Every once in a while, a day like today flies in the face of the cynic.
It blows up all the pounds of paperwork proving it’s not possible.
This day is a gift and it’s not even noon.
It’s called reunification, which is a lot of syllables packed into one word that means the court says it’s okay for a family to be together again. And that’s what happened at court.
I cried a little bit and tried to shield my eyes from all the legal people who claim detached objectivity. I try to claim it sometimes too, but I have a heart that likes to trot out on my sleeve on a regular basis (I am aware I may not be in the right profession). So, I cried a little bit when I saw parents reaching for tissues and looking at me with red-rimmed eyes.
I know it’s not the end. All my co-workers and any veterans of the public welfare system will tell you: it’s not over. And I get that.
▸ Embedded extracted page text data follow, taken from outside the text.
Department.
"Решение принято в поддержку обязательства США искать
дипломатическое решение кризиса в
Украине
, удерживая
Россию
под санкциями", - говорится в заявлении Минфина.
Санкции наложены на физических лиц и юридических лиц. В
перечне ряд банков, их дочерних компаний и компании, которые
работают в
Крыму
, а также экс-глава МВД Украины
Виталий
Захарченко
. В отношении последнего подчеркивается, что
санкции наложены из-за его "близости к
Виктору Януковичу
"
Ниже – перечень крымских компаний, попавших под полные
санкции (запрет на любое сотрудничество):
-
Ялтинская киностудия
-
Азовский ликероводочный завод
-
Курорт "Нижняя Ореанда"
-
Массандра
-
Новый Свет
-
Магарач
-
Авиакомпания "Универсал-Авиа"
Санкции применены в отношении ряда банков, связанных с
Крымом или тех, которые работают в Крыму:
I know the road is long and the battle is intense, but today I got to say the word reunification and the six syllables will be on my tongue until 8:30 pm tonight when I finally drag myself home.
Now, to pray this reunified family into reconciled reunification with a forever family. That happy day would stretch for eternity!
Today, I know that every good gift comes down from the Father of Lights and this good gift called reunification was authored by His sovereign hand. These tearful moments were in the mind of God before the world began. He is in this, even this and always this. There is not a moment that surprises Him, not one good or evil thing that prompts a plan B.
This good thing today is one of many millions of merciful good gifts that God will pour out.
Oh, this day can’t even contain them! We might feel ten raindrops in a downpour, but imagine the amount raindrops! Imagine that each raindrop is planned and counted, just like the hairs on our heads. Our Father knows all and showers down every good gift!
2 thoughts on “when pounds of paperwork are proven wrong”
One of my all time favorite moments of my job was with a family I worked with for several months. The dad in the family had worked so hard to step up and do everything he needed to do while the kid was at the shelter. The child discharged from the shelter to a foster home. I didn’t think I would ever know what happened. Six months later I saw the dad at Quiktrip. He told me that in a few hours his child would be completely reunified with him. I started weeping in Quiktrip and then we wept together and hugged. It was an unlikely place for a such a beautiful moment that I will always remember.
Kaci!! Thank you so much for sharing – this is the sweetest kind of encouragement. I’m so glad God gave you that gift of those moments in Quiktrip!